The event was timed to promote passage of the S.386 “country caps” bill, which would dramatically increase the incentives for more lower-wage Indian graduates to take U.S. middle-class jobs sought by U.S. college graduates.

India already keeps at least 700,000 Indian graduates in U.S. jobs, mostly at salaries below what is needed by American graduates. Roughly 4 million Indians live in the United States, including at least 1 million visa-workers and family members, plus approximately 630,000 illegals. Many of the illegals have been sneaked in with the help of Indian businesses in the United States.

India seeks to grow its economy by exporting many workers. In February 2019, the Forsyth County Newreported:

Ani Agnihotri, program chair of the USA-India Business Summit … said India has a massive and young population that could provide skilled, English-speaking workers ready to relocate “even at a seven-day notice” and said the majority of doctors in the United Kingdom and about 15 percent in America are of Indian descent.

“India has the youngest population in the world. About 25 percent of the population of India, which is 1.25 billion, is below the age of 25,” he said. “We will be the provider of the workforce of the world in about 15 years, after 2035.”

About 50,000 Indians become citizens each year via company-sponsored green cards, so allowing them to start the chain migration of their relatives. At least 600,000 Indian visa-workers and family members are being allowed to stay in the United States long past their visa expirations because they have been nominated for green cards by their employers.

Nearly all of the relatively few Indian immigrants who have become citizens voted for Democratic candidates in 2016, according to a survey of the 2016 voters.

According to a statement from the 612 Indian groups which organized the Texas event for Modi:

The Texas India Forum is excited to welcome President Donald J. Trump to address over 50,000 Americans as we host Prime Minister Narendra Modi of India in Houston on September 22 at NRG Stadium. The “Howdy, Modi! Shared Dreams, Bright Futures” Community Summit attendees represent 48 states, coming together to emphasize the shared values and aspirations of two great nations whose partnership is important to global peace, prosperity, and human progress. This unique event brings together the President of the world’s most influential democracy, the Prime Minister of the world’s largest democracy, and a bipartisan delegation of Governors, Members of Congress, Mayors, and other public officials.

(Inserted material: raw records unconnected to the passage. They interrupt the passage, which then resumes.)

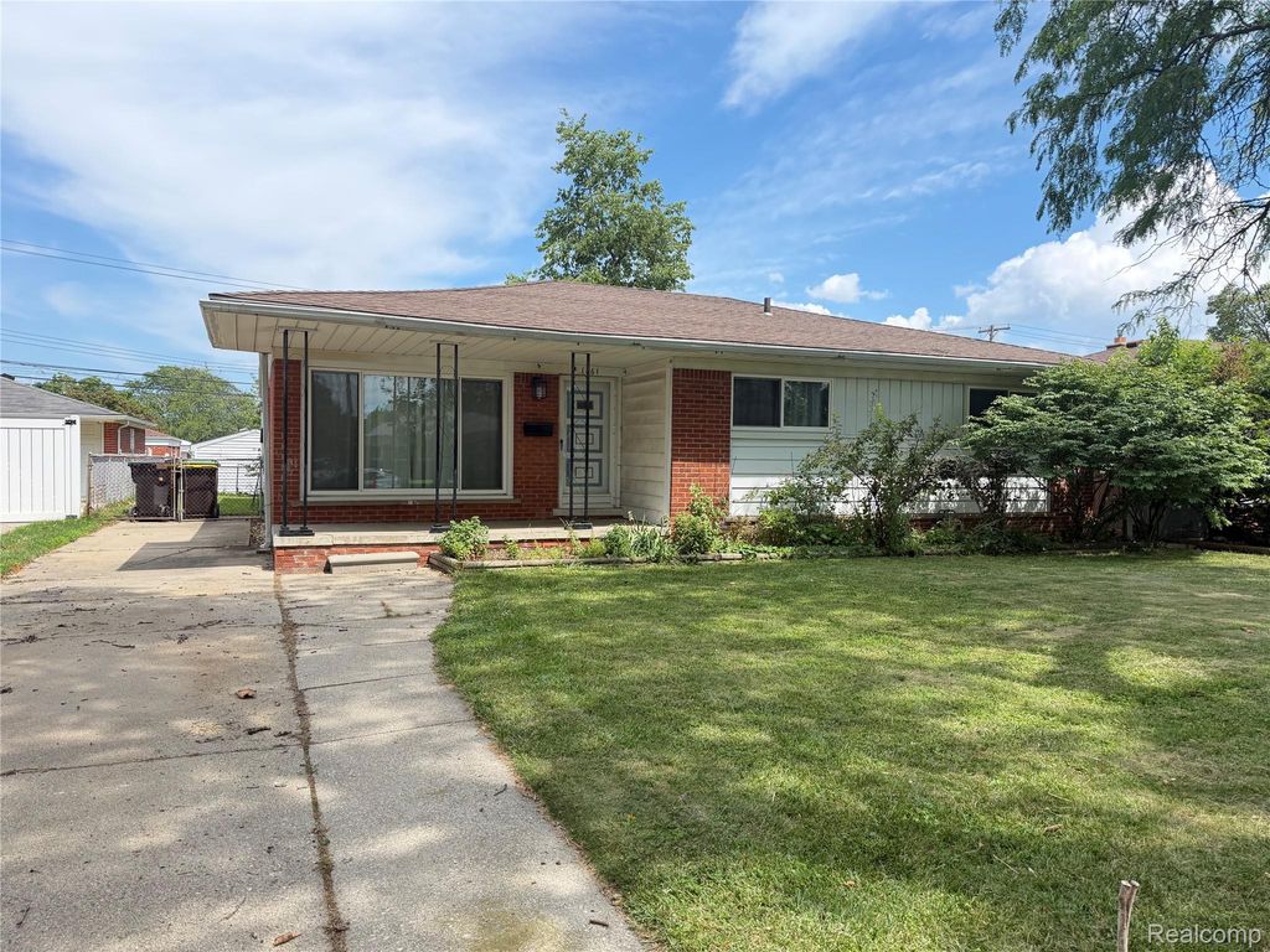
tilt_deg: -1.0
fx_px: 881
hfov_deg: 71.6
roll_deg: -0.8
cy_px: 476
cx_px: 635
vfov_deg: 56.8
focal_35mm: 24
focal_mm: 6.76
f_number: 1.78
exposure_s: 1/1361
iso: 100
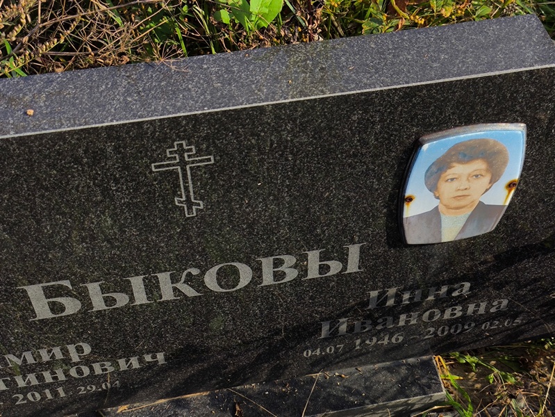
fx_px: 802
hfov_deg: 38.2
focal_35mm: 50
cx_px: 278
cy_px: 208
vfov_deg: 29.1
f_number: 1.7
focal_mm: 4.71
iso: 50
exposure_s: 1/1046
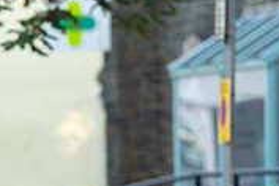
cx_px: -137
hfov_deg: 3.6
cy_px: 262
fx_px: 4456
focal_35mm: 575
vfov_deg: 2.4
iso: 1000
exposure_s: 1/640
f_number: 4
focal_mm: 175
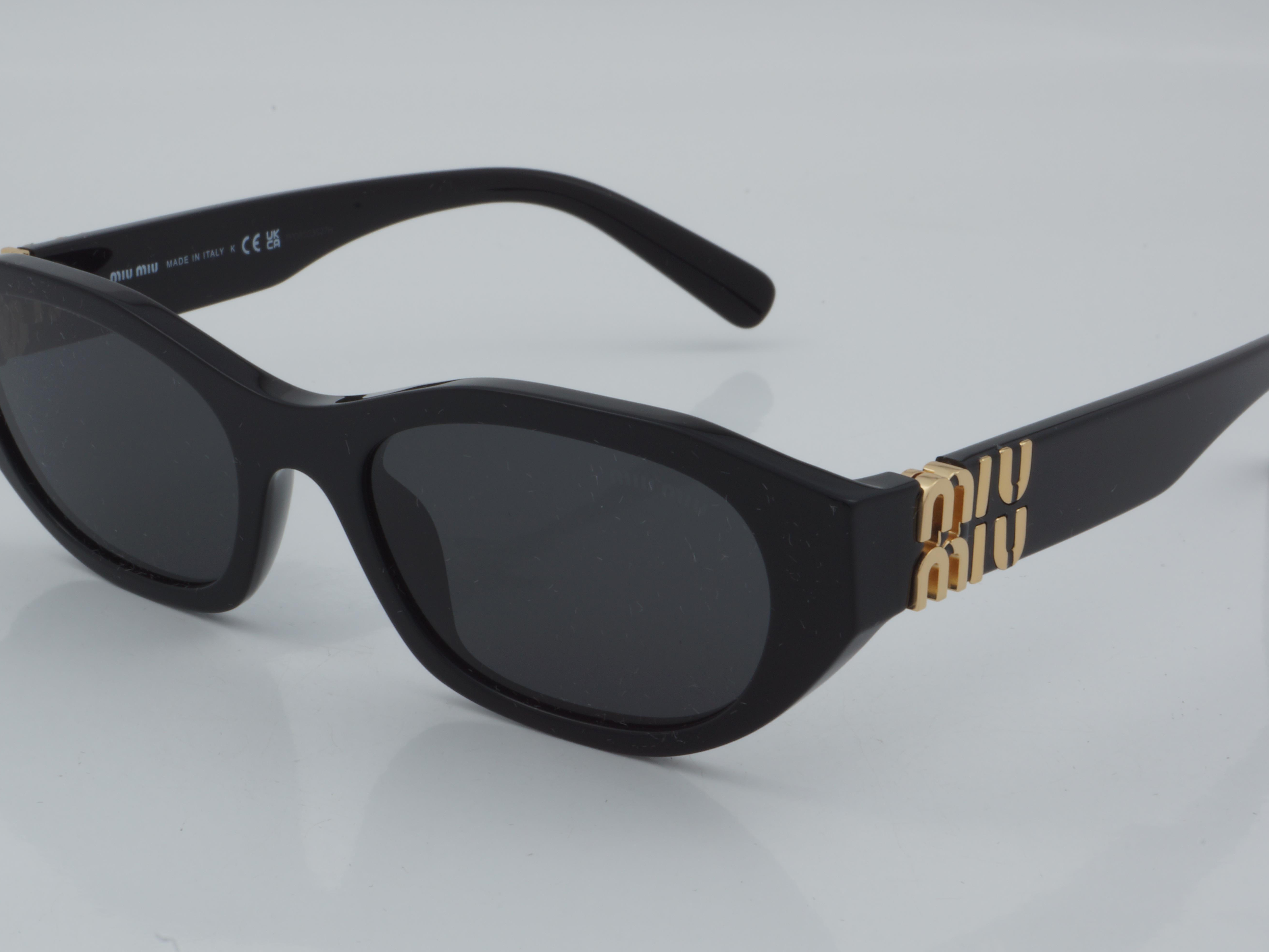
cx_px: 623
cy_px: 476
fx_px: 3006
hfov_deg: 23.8
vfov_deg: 18.0
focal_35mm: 82
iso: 100
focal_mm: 50
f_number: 32
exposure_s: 1/4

After his stop-off in Texas, Trump’s will fly to Ohio where he will tour an Australian-funded factory, according to the White House:

President Trump will then travel to Wapakoneta, Ohio, where he will be joined by Prime Minister Scott Morrison of Australia for a tour of a new, Australian-owned manufacturing facility. This visit will demonstrate the strong trade and investment relationship between the United States and Australia and President Trump’s successful efforts to restore the United States as the world’s leading destination for foreign direct investment.